И когда Шнайдер пошел в туалет, Зельц обнял Кэт и поцеловал ее так, как целуют герои в фильмах: страстно и долго, и она целовала его в ответ, потому что они оба сегодня были героями.
А потом опять пришел Шнайдер, и снова пошла игра. И прошел час, и два, и три, и они почти просадили почти все деньги, и, наконец, они сделали последнюю ставку, последние фишки на "единицу", и вдруг – ура, выигрыш!
– Урааааа! – закричал Шнайдер. – Ура!
И они обнялись все втроем, как товарищи, как братья, как соратники, сообщники, как лучшие друзья.
– Я знал, я знал, я знал! – быстро сказал Зельц. – Йохо!!!
– Поздравляю! – Кэт поцеловала Зельца в щеку и прошептала на ухо: – Таким я тебя люблю! Будь всегда таким!
– Каким? – спросил Зельц.
– Свободным.
«Я герой, – подумал Зельц. – Я – герой. Вот что значит – быть героем».
– Все, пошли! – скомандовал он. – Один раз везет! Пошли, хватит!
Шнайдер и Кэт удивленно посмотрели на Зельца,
– За мной, я сказал! – воскликнул Зельц.
Шнайдер и Кэт пошли за ним. Еще бы, ведь он был сегодня героем.
– Вот это жизнь! – лихорадочно говорил Шнайдер, забирая деньги из кассы. – Теперь ты понимаешь, Кристоф, что такое – настоящая жизнь? Вот так надо жить, понимаешь? Всю жизнь на краю – и адреналин в крови. Как я, так и ты! Ты должен быть пьян адреналином, понимаешь?
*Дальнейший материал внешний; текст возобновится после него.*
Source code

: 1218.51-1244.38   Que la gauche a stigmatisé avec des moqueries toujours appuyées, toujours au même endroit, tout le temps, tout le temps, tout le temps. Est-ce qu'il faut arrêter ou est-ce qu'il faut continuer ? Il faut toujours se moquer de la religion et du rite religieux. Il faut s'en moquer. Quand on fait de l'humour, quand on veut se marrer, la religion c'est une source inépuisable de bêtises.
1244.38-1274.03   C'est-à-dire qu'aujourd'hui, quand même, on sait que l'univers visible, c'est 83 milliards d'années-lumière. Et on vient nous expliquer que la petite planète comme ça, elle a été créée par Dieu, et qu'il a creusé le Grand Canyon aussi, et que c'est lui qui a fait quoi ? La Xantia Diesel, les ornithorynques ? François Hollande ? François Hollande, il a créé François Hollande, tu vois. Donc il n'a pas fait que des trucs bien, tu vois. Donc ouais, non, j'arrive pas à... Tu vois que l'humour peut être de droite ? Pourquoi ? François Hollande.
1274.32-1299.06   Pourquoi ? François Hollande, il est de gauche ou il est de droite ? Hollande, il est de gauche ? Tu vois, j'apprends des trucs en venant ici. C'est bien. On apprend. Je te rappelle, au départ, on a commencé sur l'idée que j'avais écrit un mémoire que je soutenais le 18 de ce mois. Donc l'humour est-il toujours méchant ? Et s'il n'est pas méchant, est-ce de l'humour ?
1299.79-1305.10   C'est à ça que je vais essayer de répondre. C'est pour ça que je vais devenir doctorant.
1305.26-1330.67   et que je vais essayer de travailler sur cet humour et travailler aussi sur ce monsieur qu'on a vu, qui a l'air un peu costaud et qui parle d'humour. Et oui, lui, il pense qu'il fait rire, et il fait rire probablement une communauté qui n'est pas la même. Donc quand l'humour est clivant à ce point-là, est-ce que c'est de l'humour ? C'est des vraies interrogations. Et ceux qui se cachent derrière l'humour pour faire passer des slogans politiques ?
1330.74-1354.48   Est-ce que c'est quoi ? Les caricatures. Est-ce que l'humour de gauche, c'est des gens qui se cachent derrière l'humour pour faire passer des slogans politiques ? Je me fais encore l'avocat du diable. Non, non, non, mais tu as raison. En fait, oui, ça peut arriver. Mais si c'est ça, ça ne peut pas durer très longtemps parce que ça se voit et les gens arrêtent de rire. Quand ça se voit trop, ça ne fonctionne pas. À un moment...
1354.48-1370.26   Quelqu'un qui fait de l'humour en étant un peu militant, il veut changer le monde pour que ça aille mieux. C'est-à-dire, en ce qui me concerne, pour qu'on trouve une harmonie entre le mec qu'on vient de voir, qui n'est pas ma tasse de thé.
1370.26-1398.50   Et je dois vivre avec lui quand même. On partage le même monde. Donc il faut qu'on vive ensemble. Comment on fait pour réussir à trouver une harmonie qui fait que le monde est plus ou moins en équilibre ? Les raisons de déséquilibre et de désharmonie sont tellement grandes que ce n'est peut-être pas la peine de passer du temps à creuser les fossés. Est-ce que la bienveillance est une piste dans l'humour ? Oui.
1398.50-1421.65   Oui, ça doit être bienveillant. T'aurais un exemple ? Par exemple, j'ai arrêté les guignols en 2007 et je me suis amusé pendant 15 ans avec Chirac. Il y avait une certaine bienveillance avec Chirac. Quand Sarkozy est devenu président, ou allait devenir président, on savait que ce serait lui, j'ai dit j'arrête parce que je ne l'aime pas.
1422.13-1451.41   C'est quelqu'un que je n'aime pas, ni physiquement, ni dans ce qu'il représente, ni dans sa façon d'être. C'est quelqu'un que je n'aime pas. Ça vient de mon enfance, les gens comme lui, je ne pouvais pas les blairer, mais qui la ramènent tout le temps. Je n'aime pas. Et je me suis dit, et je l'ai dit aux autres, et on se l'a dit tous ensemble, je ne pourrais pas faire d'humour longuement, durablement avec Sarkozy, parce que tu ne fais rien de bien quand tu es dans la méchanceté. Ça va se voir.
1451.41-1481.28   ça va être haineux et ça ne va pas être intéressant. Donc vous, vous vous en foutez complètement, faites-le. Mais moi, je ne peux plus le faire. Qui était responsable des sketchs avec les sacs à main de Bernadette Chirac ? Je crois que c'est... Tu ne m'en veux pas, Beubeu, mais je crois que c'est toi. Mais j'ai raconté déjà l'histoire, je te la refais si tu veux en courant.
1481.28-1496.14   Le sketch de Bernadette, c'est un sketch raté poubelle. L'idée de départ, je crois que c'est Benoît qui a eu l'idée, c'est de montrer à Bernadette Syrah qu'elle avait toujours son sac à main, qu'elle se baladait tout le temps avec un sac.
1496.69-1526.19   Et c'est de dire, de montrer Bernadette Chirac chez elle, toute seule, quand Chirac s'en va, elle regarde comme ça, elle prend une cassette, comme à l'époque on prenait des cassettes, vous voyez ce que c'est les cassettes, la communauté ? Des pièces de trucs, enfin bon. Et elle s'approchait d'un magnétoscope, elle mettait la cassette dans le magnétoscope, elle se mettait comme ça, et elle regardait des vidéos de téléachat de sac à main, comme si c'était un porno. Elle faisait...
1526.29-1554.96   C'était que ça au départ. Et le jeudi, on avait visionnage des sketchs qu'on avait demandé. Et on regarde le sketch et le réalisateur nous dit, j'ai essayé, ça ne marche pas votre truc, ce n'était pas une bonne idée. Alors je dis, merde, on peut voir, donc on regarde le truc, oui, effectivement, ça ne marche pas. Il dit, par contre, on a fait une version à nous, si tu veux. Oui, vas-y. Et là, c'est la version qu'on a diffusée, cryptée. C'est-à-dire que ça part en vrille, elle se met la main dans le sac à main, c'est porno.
Понимаешь, что это?!
– Да, да! – крикнул Зельц. – Я понимаю! Я тоже так буду! Я сделаю все!
С повышением вас, старший лейтенант Зельц!
Будь проклято это время, семь часов утра! Кто только тебя выдумал, какой мерзавец и идиот, кто и когда решил, что вставать надо именно в это, богом оставленное время. В семь утра человека еще не должно существовать, он должен спать и набираться сил, а вместо этого орут и бьют часы, будильник, молотком по чугунному рельсу: «Вставай, Шнайдер, вставай! Вставай и иди на свою проклятую работу, допрашивать, защищать Рейх, составлять документы, шпионить, отправлять шифровки, вербовать агентов, вставай, подлая сука Шнайдер!»